BEGIN TEXT EXCERPT

Beckham Lecturer Professor Devin Knighton Draws on Abraham Lincoln, Steve Jobs and Ed Adams to Teach Discernment in Leadership
In 1995, Raymond E. Beckham, a longtime leader in education and communications at Brigham Young University, established the Beckham Lecture in honor of his late wife, Ida Lee Beckham. Decades later, the lecture continues to inspire, drawing leaders and students together to explore the profound power of communication.
This semester’s featured speaker was BYU public relations professor Devin Knighton. With more than a decade of experience in global tech public relations, Knighton brings real-world insight and a passion for teaching to his work as he prepares the next generation of communicators. In his lecture, he highlighted discernment as a vital but often overlooked skill in leadership communication.
“We have a big problem today,” Knighton told the audience. “The United States is facing a leadership crisis.”
Citing a 2025 survey reported in U.S. News & World Report, he noted that 85% of Americans believe government officials and community leaders care more about their own power than the people they serve. Distrust extends beyond politics, he added, with 73% expressing distrust in healthcare leaders, 72% in business and 68% in education.
“In a moment like ours, it can seem that the most effective leaders are the ones who speak the fastest, post the most on social media or project the most certainty,” Knighton said. “But I want to suggest something different. The most consequential leaders often demonstrate something quieter and much more demanding: they show discernment.”
Knighton described how the concept of leadership has changed over time, moving from an emphasis on power and authority to a focus on individual qualities, and ultimately to a modern understanding of leadership as relationship-centered.
“If leadership is mainly a matter of traits, then leadership belongs naturally to a gifted few. Some leaders simply have it, and others do not,” Knighton said. “That is a seductive idea, but it is not a very useful one. It flatters some people, and it excuses others from the responsibility of leadership, leaving very little room for learning, growth and moral responsibility.”
From this perspective, discernment becomes essential. Rather than relying on force or certainty alone, leaders must understand people.
“We can also see why the Lord teaches that influence cannot rightly be maintained by compulsion, but by persuasion, long-suffering, gentleness, meekness and love,” Knighton said. “In other words, righteous leadership is not about force. It is about influence, and that is why discernment matters so much.”

END TEXT EXCERPT

> [TASKS]
• a. Summarize the article above on Devin Knighton's Beckham Lecture in two sentences.
• b. Carry on the article about Devin Knighton's Beckham Lecture from the end of its final paragraph.

BEGIN PROVIDED INFORMATION

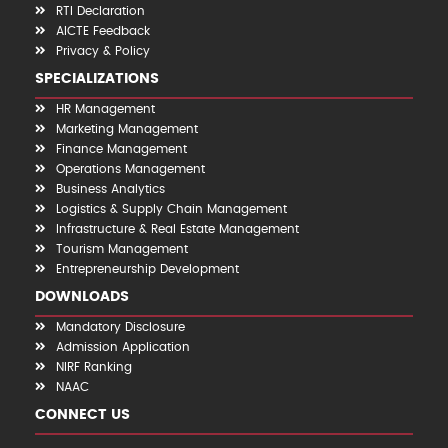
RTI Declaration
AICTE Feedback
Privacy & Policy
SPECIALIZATIONS
HR Management
Marketing Management
Finance Management
Operations Management
Business Analytics
Logistics & Supply Chain Management
Infrastructure & Real Estate Management
Tourism Management
Entrepreneurship Development
DOWNLOADS
Mandatory Disclosure
Admission Application
NIRF Ranking
NAAC
CONNECT US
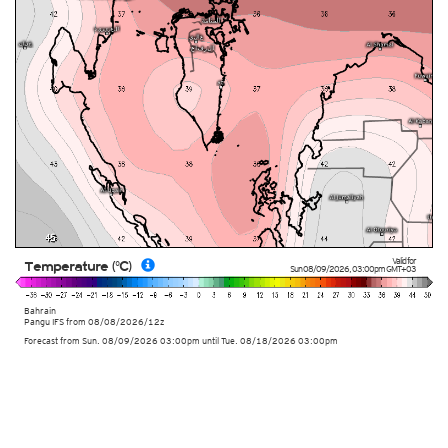
Valid for
Temperature (°C)
Sun 08/09/2026
,
03:00pm
GMT+03
Bahrain
Pangu IFS from
08/08/2026/12z
Forecast from Sun. 08/09/2026 03:00pm until Tue. 08/18/2026 03:00pm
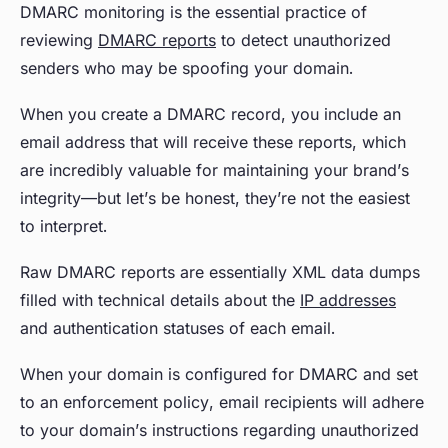
DMARC monitoring is the essential practice of
reviewing
DMARC reports
to detect unauthorized
senders who may be spoofing your domain.
When you create a DMARC record, you include an
email address that will receive these reports, which
are incredibly valuable for maintaining your brand’s
integrity—but let’s be honest, they’re not the easiest
to interpret.
Raw DMARC reports are essentially XML data dumps
filled with technical details about the
IP addresses
and authentication statuses of each email.
When your domain is configured for DMARC and set
to an enforcement policy, email recipients will adhere
to your domain’s instructions regarding unauthorized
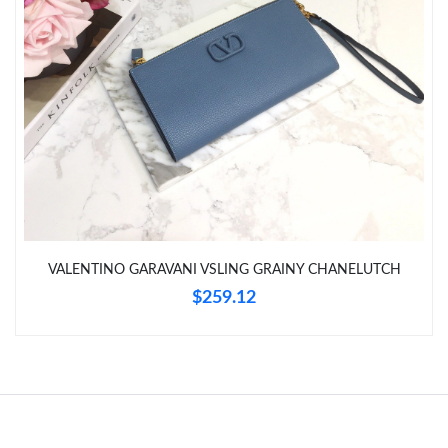
Just Sold: Lily from Seattle on Jul 26, 2026 at 9:38 PM.
Just Sold: Fiona from Sydney on Jun 22, 2026 at 8:10 AM.
Just Sold: Helen from Nashville on Jul 01, 2026 at 11:13 PM.
Just Sold: Ethan from Nashville on Jun 10, 2026 at 11:47 AM.
Just Sold: Dana from Chicago on May 13, 2026 at 9:52 AM.
VALENTINO GARAVANI VSLING GRAINY CHANELUTCH
$259.12
Just Sold: Bob from Dallas on May 09, 2026 at 10:14 PM.
Just Sold: Helen from Boston on Jul 02, 2026 at 12:30 PM.
Just Sold: Becky from Chicago on Aug 07, 2026 at 11:31 PM.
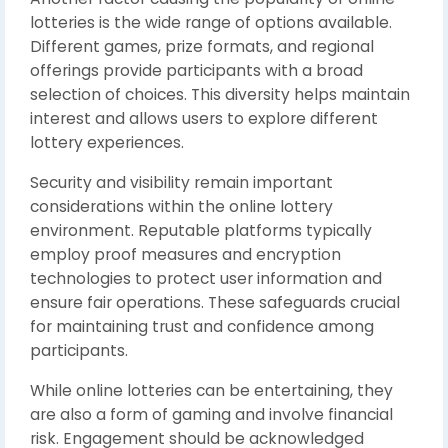
lotteries is the wide range of options available.
Different games, prize formats, and regional
offerings provide participants with a broad
selection of choices. This diversity helps maintain
interest and allows users to explore different
lottery experiences.
Security and visibility remain important
considerations within the online lottery
environment. Reputable platforms typically
employ proof measures and encryption
technologies to protect user information and
ensure fair operations. These safeguards crucial
for maintaining trust and confidence among
participants.
While online lotteries can be entertaining, they
are also a form of gaming and involve financial
risk. Engagement should be acknowledged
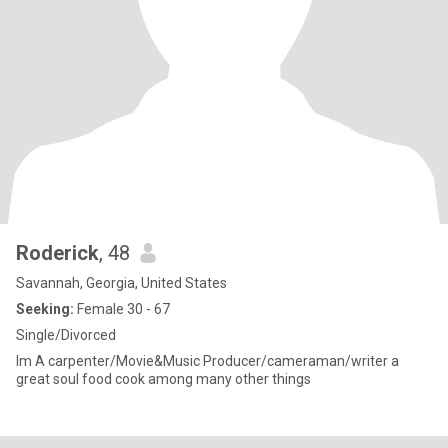
Roderick
, 48
Savannah, Georgia, United States
Seeking:
Female 30 - 67
Single/Divorced
Im A carpenter/Movie&Music Producer/cameraman/writer a
great soul food cook among many other things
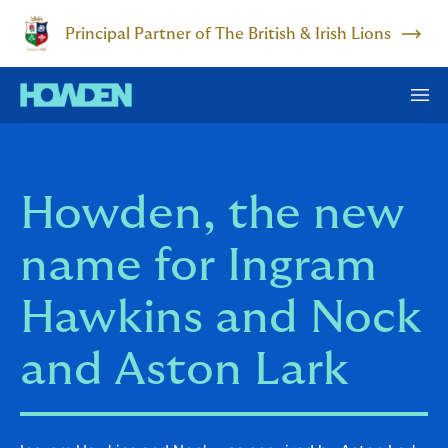
Principal Partner of The British & Irish Lions
Howden, the new
name for Ingram
Hawkins and Nock
and Aston Lark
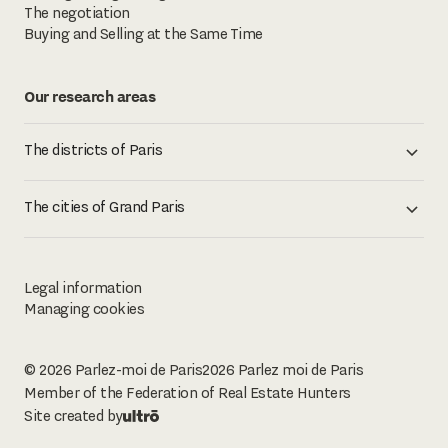
The negotiation
Buying and Selling at the Same Time
Our research areas
The districts of Paris
The cities of Grand Paris
Legal information
Managing cookies
© 2026 Parlez-moi de Paris
2026
Parlez moi de Paris
Member of the Federation of Real Estate Hunters
Site created by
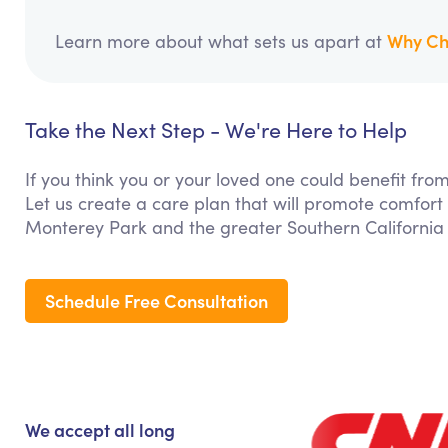
Why Ch
Learn more about what sets us apart at
Take the Next Step - We're Here to Help
If you think you or your loved one could benefit f
Let us create a care plan that will promote comfort
Monterey Park and the greater Southern California
Schedule Free Consultation
We accept all long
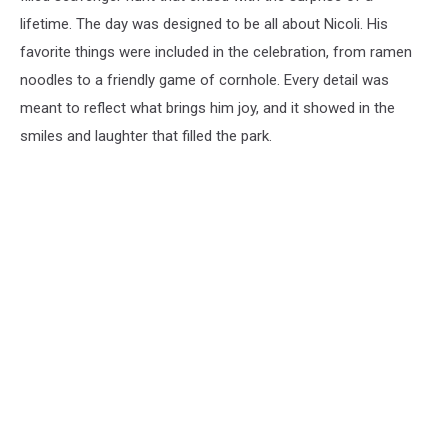
lifetime. The day was designed to be all about Nicoli. His
favorite things were included in the celebration, from ramen
noodles to a friendly game of cornhole. Every detail was
meant to reflect what brings him joy, and it showed in the
smiles and laughter that filled the park.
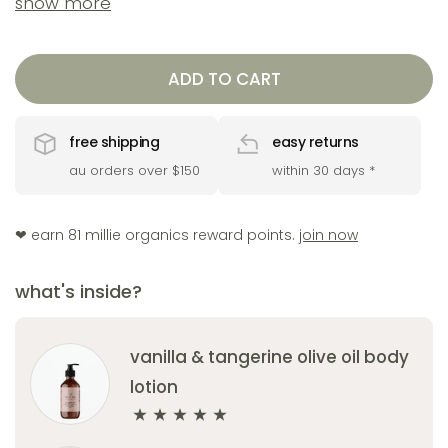
show more
radiant, and deeply nourished. ideal for gifting or
as a daily self-care staple.
ADD TO CART
includes
free shipping
easy returns
1 x vanilla & tangerine body wash 200ml
au orders over $150
within 30 days
*
1 x vanilla & tangerine body lotion 200ml
1 x honey & butter soap
❤︎ earn 81 millie organics reward points.
join now
1 x complimentary tangerine lip balm
what's inside?
vanilla & tangerine olive oil body
lotion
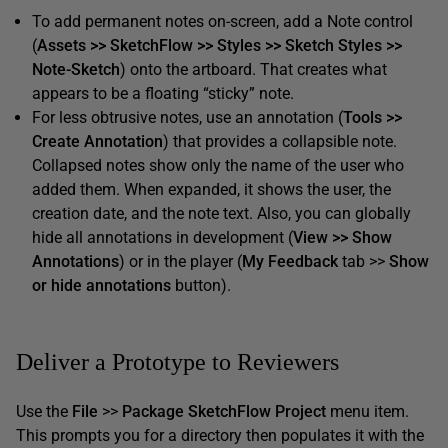
To add permanent notes on-screen, add a Note control
(
Assets >> SketchFlow >> Styles >> Sketch Styles >>
Note-Sketch
) onto the artboard. That creates what
appears to be a floating “sticky” note.
For less obtrusive notes, use an annotation (
Tools >>
Create Annotation
) that provides a collapsible note.
Collapsed notes show only the name of the user who
added them. When expanded, it shows the user, the
creation date, and the note text. Also, you can globally
hide all annotations in development (
View >> Show
Annotations
) or in the player (
My Feedback
tab >>
Show
or hide annotations
button).
Deliver a Prototype to Reviewers
Use the
File
>>
Package SketchFlow Project
menu item.
This prompts you for a directory then populates it with the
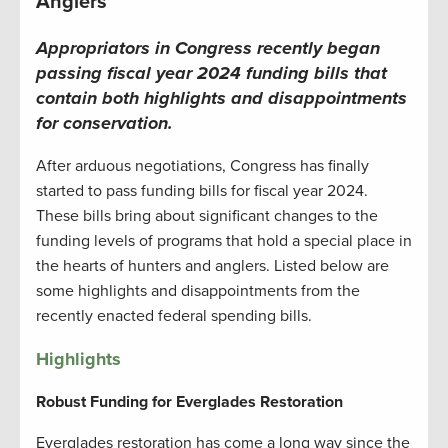
Anglers
Appropriators in Congress recently began
passing fiscal year 2024 funding bills that
contain both highlights and disappointments
for conservation.
After arduous negotiations, Congress has finally
started to pass funding bills for fiscal year 2024.
These bills bring about significant changes to the
funding levels of programs that hold a special place in
the hearts of hunters and anglers. Listed below are
some highlights and disappointments from the
recently enacted federal spending bills.
Highlights
Robust Funding for Everglades Restoration
Everglades restoration has come a long way since the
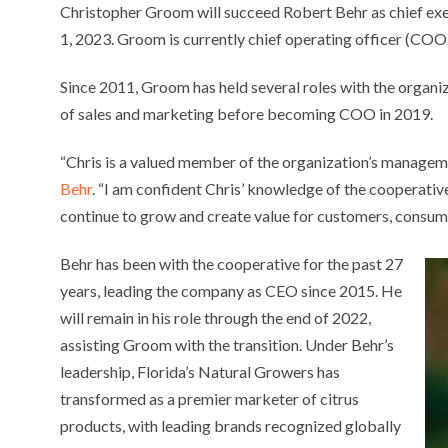
Christopher Groom will succeed Robert Behr as chief exe
1, 2023. Groom is currently chief operating officer (COO)
Since 2011, Groom has held several roles with the organi
of sales and marketing before becoming COO in 2019.
“Chris is a valued member of the organization’s manageme
Behr
. “I am confident Chris’ knowledge of the cooperative
continue to grow and create value for customers, consu
Behr has been with the cooperative for the past 27
years, leading the company as CEO since 2015. He
will remain in his role through the end of 2022,
assisting Groom with the transition. Under Behr’s
leadership, Florida’s Natural Growers has
transformed as a premier marketer of citrus
products, with leading brands recognized globally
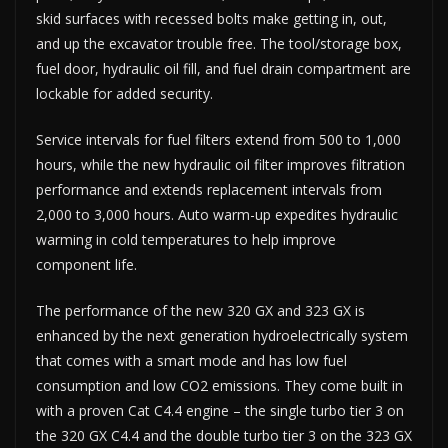
skid surfaces with recessed bolts make getting in, out,
and up the excavator trouble free. The tool/storage box,
fuel door, hydraulic oil fill, and fuel drain compartment are
lockable for added security.
Service intervals for fuel filters extend from 500 to 1,000
hours, while the new hydraulic oil filter improves filtration
performance and extends replacement intervals from
2,000 to 3,000 hours. Auto warm-up expedites hydraulic
warming in cold temperatures to help improve
component life.
The performance of the new 320 GX and 323 GX is
enhanced by the next generation hydroelectrically system
that comes with a smart mode and has low fuel
consumption and low CO2 emissions. They come built in
with a proven Cat C4.4 engine – the single turbo tier 3 on
the 320 GX C4.4 and the double turbo tier 3 on the 323 GX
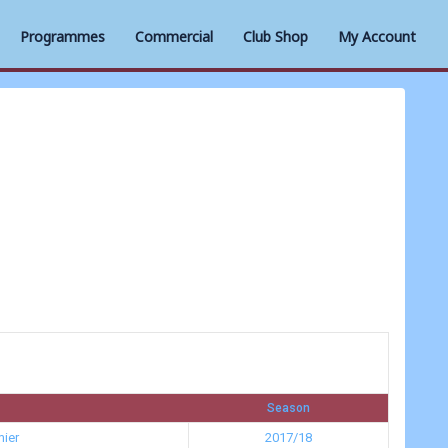
Programmes
Commercial
Club Shop
My Account
Season
ier
2017/18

END PROVIDED INFORMATION

> [EXERCISE RESULTS]
• a. BYU public relations professor Devin Knighton, this semester's Beckham Lecture speaker, called discernment a vital but often overlooked skill in leadership communication, citing survey figures that show widespread distrust of leaders in the United States. He traced how the idea of leadership has moved from power and authority toward relationships, arguing that righteous leadership rests on influence rather than force, which is why discernment matters so much.

• b.
To illustrate discernment in action, Knighton turned first to President Abraham Lincoln in 1863.
“When people think about Lincoln and slavery, they often compress the story — they assume the moral issue was obvious, the Union was united and once Lincoln issued the Emancipation Proclamation, the outcome was basically settled,” Knighton said. “But it was not. The Emancipation Proclamation, issued on January 1, 1863, was a major moral and political step, but it did not abolish slavery.”
Knighton explored Lincoln’s approach of navigating a complex political and social landscape that required him to balance what was right with what could realistically be achieved.
“Lincoln understood that a wartime Proclamation was not the same thing as a permanent constitutional settlement,” Knighton continued. “In other words, Lincoln was not simply trying to do what was right; he was trying to secure enough support to make what was right endure.”
Knighton then turned to a more modern example to explore discernment in leadership: Steve Jobs’ 2007 launch of the iPhone. Apple was already successful with the iPod, but the challenge was helping people understand why they needed an entirely new device in a crowded market.
“When people face something genuinely new, they usually do not need more information,” Knighton said. “First, they need a bridge. They need someone to start with what is familiar, then help them make sense of what they are seeing and guide them toward what they do not yet understand.”
Knighton uses Jobs as an example because instead of just revealing the new product, he guided the audience through each piece of it. He spoke about them as if they were three separate products: an iPod, a mobile phone and an internet communication device. Jobs paused to let people absorb each step before revealing that these were not three separate inventions, but a single, groundbreaking device.
“Sometimes leaders fail because they announce the destination before they build the bridge,” Knighton said. “They are right about where people need to go, but they have not done the communicative work to bring them along. Steve Jobs teaches us that discernment requires building the bridge. He simply met people where they were and led them to where they had never been.”
For his third example, Knighton turned to Ed Adams, a beloved higher education leader who served in multiple roles, including founding director of the School of Communications and later dean of the College of Fine Arts and Communications.
Knighton highlighted Adams as a model of someone who led not from authority or ego, but from curiosity and thoughtful attention to others.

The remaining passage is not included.